Margaret Lloyd wears several hats: English professor and creative writing teacher; chairwoman of the humanities department at Springfield College; painter; poet. Lloyd, of Northampton, has combined the last two in her newest poetry collection, “Forged Light,” by Open Field Press, also of Northampton.

In this 70-poem volume, Lloyd has included reprints of five of her abstract watercolor landscapes, which she uses to introduce each of five separate groups of poems. The first section, “Tales,” offers her take on historical and mythological figures, from the Greek goddess Persephone to Branwell Brontë, brother of Emily and Charlotte. The second section, “World Wanting a Voice,” examines aspects of her past, including her roots in her native Wales.

In her work, Lloyd reflects on life’s ambiguities and mysteries, as well as the way the past circles back to impact the present. One section of “Forged Light” — Lloyd’s watercolor of the same title is on the book’s cover — explores the author’s experience of caring for her dying mother, and in those poems Lloyd invokes both mystical and quotidian images of loss.

“I call my mother on the phone and we sit in silence / as she listens to the nurses’ conversations,” says the narrator of ‘Winter.’ “I could be calling her in heaven / where she prefers to listen to angels talking / while they wheel others in, taking off heavy coats / welcoming them. She knows I am somewhere / down on earth holding a phone and straining after her.”

Lloyd also writes of the earth itself, its legacy and varied landscapes, both pleasing and haunting. In “Under a Sky,” three people walk along a road in an undefined place past “stone and cattails” and “wild roses and fens,” continuing endlessly: “Even in the winter months / we’d be walking, moving always./ Past cities and ruined farms. Past / stands of birch and the sea.”

Margaret Lloyd will read from her new poetry collection at a book launch Thursday at 7 p.m. at the A.P.E. Gallery in Northampton. She’ll be joined by Roz Driscoll, who will read from her new book, “Conjured from Dust.” The event is free and will be followed by a book signing and reception.


By Gail Martin

Perugia Press


Perugia Press of Florence is a true niche press: Each year it publishes one book by a female poet who’s in the early stages of her career. This year the work of Gail Martin, a psychotherapist from Kalamazzo, Mich., was selected from over 500 submissions, according to Perugia Press.

Martin, whose first book was published in 2003, writes with irony and wit but also looks straight at the pain life can bring, the gap between expectations and mundane realities. Her voice is mostly that of the mid-life narrator assessing the state of a marriage, the lives of her children, the decline of her mother.

She uses several styles of verse to tell these stories, including small vignettes that dispense with conventional meter and form and read almost like diary entries. There are explorations of nature and accounts of seeking quiet in the country.

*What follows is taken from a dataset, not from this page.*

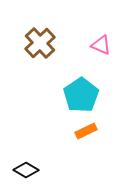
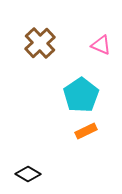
black diamond: moved 2 px right, 4 px down
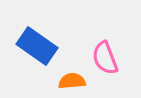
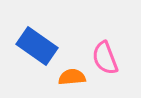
orange semicircle: moved 4 px up
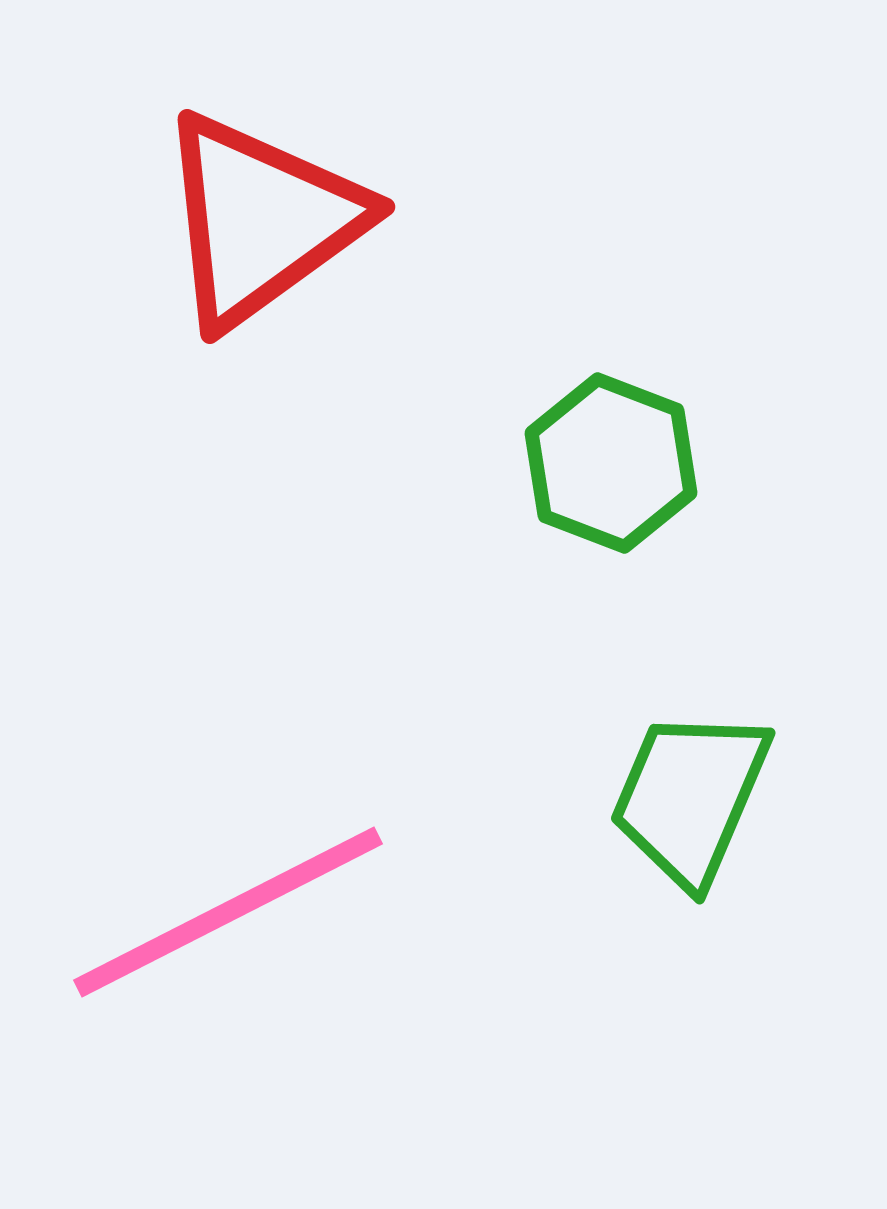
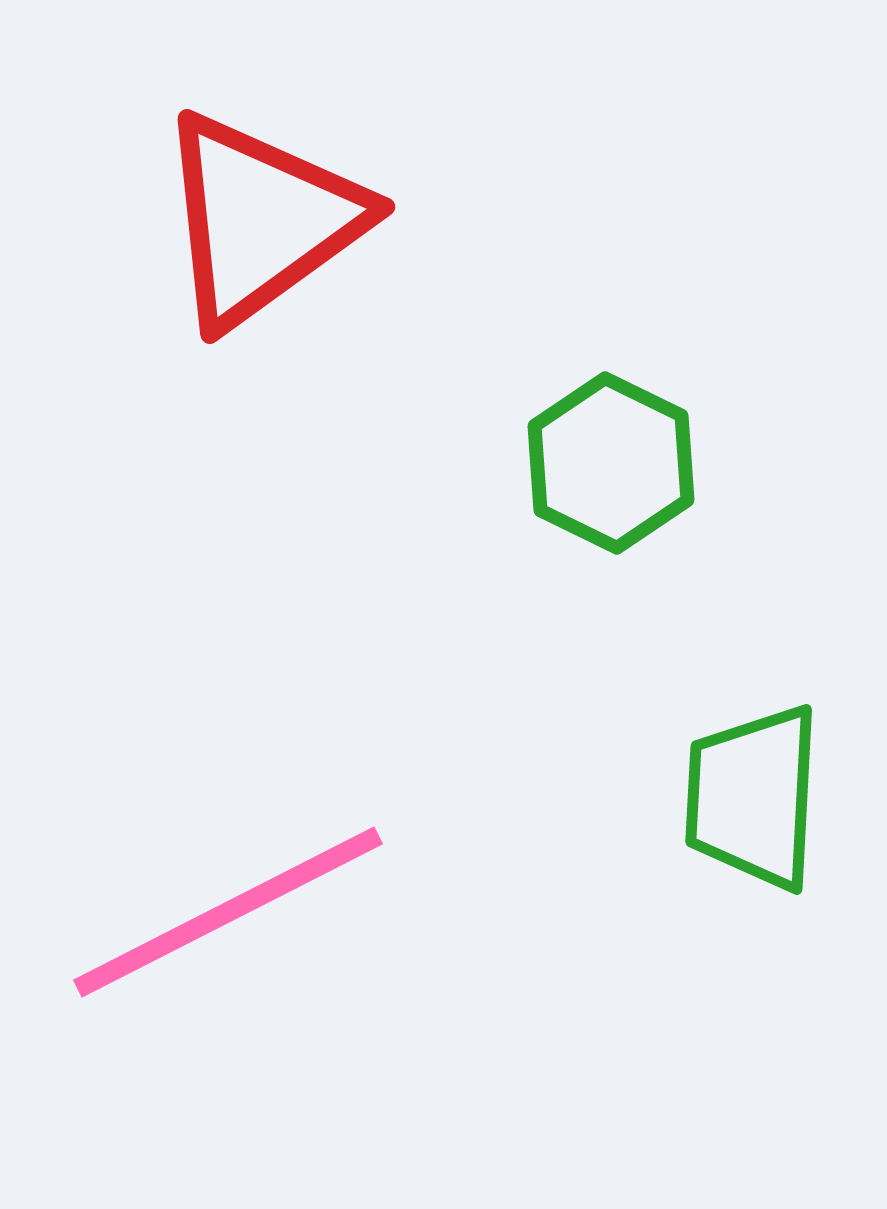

In “How I Feel When It Stops,” Martin contrasts a biblical rainfall with a woman’s crumbling marriage: “It started when my husband left, / a steady sluice of water without / wind.” As the rain continues to fall and floodwaters rise, the narrator is forced to confront the fact that her husband won’t be coming back.

“When it finally stops, I’ll be in the dark / watching a movie where each scene / includes wine, noticing how wine and rain / sound nearly alike. Waiting for some / unknotting, resignation of acceptance.”

Gail Martin will read from her collection on Nov. 8 at 7:30 p.m. at the The State Room, 35 State St., in Northampton. Also reading will be Amanda Auchter, the 2012 Perugia Press prize winner, and Northampton writer and writing instructor Joan Barbeich.